Изменить размер шрифта - +

Но почему-то в душе я была уверена, что, сменив меня на « другую женщину», Егор сменит и одеколон.

Не знаю, откуда взялась эта уверенность.

Оснований усомниться в порядочности бывшего мужа теперь у меня было предостаточно. Так почему он должен проявлять порядочность даже щепетильность в такой мелочи?

"Подумаешь, одеколон, выбранный брошенной женой. Ну и что? Жена надоела, а одеколон — нет. В конце концов, я к нему привык и это моя традиция — летать за одеколоном в Париж. "
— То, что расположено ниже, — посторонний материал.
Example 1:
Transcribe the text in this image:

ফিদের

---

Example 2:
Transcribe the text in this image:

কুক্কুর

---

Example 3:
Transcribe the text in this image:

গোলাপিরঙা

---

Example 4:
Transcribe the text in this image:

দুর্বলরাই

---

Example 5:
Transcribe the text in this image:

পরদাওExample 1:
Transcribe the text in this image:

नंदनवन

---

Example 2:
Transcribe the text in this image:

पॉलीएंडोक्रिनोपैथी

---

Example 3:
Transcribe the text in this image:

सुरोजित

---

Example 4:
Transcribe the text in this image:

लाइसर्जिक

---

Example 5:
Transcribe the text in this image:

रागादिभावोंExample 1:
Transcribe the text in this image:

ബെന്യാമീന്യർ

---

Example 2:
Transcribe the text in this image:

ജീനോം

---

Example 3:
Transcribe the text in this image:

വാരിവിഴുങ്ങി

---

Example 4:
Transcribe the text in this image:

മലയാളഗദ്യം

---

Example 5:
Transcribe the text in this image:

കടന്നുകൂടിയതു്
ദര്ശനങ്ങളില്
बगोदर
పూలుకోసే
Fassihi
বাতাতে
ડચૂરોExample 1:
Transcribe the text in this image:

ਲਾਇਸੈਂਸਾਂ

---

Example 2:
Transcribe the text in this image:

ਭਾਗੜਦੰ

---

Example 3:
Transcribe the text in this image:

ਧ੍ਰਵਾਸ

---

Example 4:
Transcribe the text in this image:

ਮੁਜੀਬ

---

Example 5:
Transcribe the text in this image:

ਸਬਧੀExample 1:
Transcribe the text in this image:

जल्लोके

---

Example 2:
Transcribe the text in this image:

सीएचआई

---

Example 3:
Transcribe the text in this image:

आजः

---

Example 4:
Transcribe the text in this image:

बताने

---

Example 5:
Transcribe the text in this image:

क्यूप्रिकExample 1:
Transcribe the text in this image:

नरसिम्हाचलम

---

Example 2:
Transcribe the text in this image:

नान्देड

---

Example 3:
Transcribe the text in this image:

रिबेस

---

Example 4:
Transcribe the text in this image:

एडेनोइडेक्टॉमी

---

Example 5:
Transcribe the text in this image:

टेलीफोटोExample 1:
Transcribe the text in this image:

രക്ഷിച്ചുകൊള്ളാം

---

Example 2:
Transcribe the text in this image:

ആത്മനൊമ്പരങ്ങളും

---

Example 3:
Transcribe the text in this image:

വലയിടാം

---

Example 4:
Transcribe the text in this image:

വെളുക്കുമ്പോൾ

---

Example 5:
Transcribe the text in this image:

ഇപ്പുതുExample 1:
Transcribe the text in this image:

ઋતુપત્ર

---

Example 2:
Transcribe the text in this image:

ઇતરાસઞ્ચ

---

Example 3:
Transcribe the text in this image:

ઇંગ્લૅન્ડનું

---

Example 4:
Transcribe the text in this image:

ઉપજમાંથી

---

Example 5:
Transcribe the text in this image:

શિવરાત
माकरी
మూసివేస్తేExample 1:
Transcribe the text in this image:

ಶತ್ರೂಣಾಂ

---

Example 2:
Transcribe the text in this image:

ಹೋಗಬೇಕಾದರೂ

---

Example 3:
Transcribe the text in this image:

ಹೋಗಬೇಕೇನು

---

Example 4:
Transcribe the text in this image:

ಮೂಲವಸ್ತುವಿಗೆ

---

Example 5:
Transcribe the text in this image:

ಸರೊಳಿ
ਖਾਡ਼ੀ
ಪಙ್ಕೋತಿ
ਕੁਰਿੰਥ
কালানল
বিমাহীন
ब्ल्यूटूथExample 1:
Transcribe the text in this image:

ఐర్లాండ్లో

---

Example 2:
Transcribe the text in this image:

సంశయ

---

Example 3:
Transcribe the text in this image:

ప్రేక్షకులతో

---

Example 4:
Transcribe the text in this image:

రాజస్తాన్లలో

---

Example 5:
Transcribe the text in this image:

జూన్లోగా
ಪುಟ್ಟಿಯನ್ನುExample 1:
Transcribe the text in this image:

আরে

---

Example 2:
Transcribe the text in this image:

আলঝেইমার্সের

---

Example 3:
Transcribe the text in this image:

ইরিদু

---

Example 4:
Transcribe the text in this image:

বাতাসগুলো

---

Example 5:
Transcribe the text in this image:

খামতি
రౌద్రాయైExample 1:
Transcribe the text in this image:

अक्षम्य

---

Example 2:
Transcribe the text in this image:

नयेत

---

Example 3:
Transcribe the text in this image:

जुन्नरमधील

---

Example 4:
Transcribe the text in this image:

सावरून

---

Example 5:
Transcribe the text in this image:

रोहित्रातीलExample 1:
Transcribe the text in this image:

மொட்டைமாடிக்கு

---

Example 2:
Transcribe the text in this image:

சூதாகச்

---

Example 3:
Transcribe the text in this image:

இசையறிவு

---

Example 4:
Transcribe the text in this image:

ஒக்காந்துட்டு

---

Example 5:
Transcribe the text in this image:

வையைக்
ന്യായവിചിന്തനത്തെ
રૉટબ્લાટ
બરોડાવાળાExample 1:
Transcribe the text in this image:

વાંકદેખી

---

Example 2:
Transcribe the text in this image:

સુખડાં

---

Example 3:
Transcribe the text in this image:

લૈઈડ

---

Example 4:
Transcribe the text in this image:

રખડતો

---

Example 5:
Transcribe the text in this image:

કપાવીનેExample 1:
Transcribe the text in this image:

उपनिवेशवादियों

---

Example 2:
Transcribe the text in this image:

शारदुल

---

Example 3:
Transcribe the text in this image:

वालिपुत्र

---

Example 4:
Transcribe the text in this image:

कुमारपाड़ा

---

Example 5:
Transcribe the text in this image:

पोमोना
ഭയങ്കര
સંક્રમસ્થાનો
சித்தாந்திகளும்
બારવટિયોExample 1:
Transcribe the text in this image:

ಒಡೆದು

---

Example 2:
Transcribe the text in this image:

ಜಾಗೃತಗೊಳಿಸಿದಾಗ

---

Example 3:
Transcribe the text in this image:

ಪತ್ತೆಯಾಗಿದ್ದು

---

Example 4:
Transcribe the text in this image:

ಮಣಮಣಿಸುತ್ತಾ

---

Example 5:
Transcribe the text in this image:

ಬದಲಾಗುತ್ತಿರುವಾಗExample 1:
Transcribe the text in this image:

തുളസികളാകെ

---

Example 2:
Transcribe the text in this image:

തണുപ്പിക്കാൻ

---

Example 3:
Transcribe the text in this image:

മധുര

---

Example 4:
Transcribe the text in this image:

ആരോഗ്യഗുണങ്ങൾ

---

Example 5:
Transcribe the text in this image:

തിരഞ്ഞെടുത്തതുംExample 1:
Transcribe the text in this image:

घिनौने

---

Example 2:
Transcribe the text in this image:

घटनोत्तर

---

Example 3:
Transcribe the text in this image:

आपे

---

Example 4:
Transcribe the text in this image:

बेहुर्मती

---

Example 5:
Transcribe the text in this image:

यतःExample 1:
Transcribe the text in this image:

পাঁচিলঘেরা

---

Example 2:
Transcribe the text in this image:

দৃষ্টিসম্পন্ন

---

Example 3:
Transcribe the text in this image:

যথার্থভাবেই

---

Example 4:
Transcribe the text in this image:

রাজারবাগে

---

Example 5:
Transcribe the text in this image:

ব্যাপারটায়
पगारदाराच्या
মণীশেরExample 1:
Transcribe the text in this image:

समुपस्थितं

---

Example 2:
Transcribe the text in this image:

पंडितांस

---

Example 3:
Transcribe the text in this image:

Он вполне мог рассуждать так.

Более того, подобное рассуждение было вполне в его духе.

Все так.

Но отчего — то жила во мне эта странная уверенность: теперь он пользуется другим одеколоном.

Скажу больше, история с одеколоном была столь ярким и счастливым некогда моим воспоминанием, что, размышляя о многом, что соединяло нас, уже после того, как Егора не стало, я несколько раз думала и о нем, об этом редком одеколоне. И была среди этих мыслей одна, ее я помнила точно.

" Никогда больше не услышу я этого аромата — подумала я, — нога моя не ступит больше на авеню Монтень, и уж тем паче не переступит порога бутика "

CHANEL", даже если снова попаду в Париж. "

Почему?

Да потому, что там, с галльской непринужденностью, подавая в примерочную очередной костюм, могут вскользь заметить, что странный monsieur который покупал одеколон « ot coutur» целыми упаковками, еще пару раз совершал свои умопомрачительные набеги, правда, в компании с другой дамой. А потом и вовсе куда-то пропал.

И вот теперь, спустя полгода года с того дня, когда я последний раз вдохнула этот горьковатый, тонкий аромат, прикоснувшись к щеке Егора, зашедшего в спальню поцеловать меня перед отъездом, я снова отчетливо ощущала его в своей пустой квартире.

Запах был слабым.

Различить его можно только лежа на кровати, а лучше — уткнувшись лицом в подушку, потому что источала его именно она.

Только она.

Одна во всем доме.

В то же время, мое изощренное внимание отказывалось признавать, что подушки касался кто — ни будь посторонний.

И все это вместе было совершенно невозможно, нереально, не укладывалось в рамки здравого смысла.

Всего этого не могло быть, просто потому, что никогда не могло быть ничего подобного.

Я взяла подушку и, прижав к лицу, глубоко вдохнула.

Горький аромат парижского одеколона ощущался по-прежнему отчетливо.

 

Я еще несколько секунд посидела, сжимая в объятиях подушку, привыкая к запаху и ощущая его все менее отчетливо.

Когда горький аромат стал почти неразличим, я аккуратно положила подушку на место и, тихо поднявшись с постели, вышла в прихожую.

— Ты только что вернулась? — Муся с удивлением оглядывала мой яркий уличный наряд — Да. Минут за пять до тебя.

— Странно, я минут десять толкалась возле лотков. Хотела купить какой — ни — будь фильм — посмотреть вечером, а тебя не заметила, хотя ты такая яркая сегодня. Не простудишься? На улице обманчиво: солнце светит, но до весны еще далеко — Нет. Я просто прошлась по бульвару несколько кругов — и обратно. Ты потому меня и не видела, что уткнулась в лотки у метро.

— А-а! Ну, понятно. Как ты, в порядке?

— В полном — Ну и слава Богу! Давай ужинать. Потом фильм посмотрим. Вроде неплохой. Иди переодевайся… И как ты только ходишь на таких каблуках?

 

Именно в эти минуты во мне окончательно созревает решение: я не стану рассказывать Мусе о сегодняшних происшествиях.

Просто потому что я совсем не уверена в том, что все это происходило на самом деле.

 

А после мы преступили к просмотру фильма, приобретенного сегодня Мусей на лотках у метро.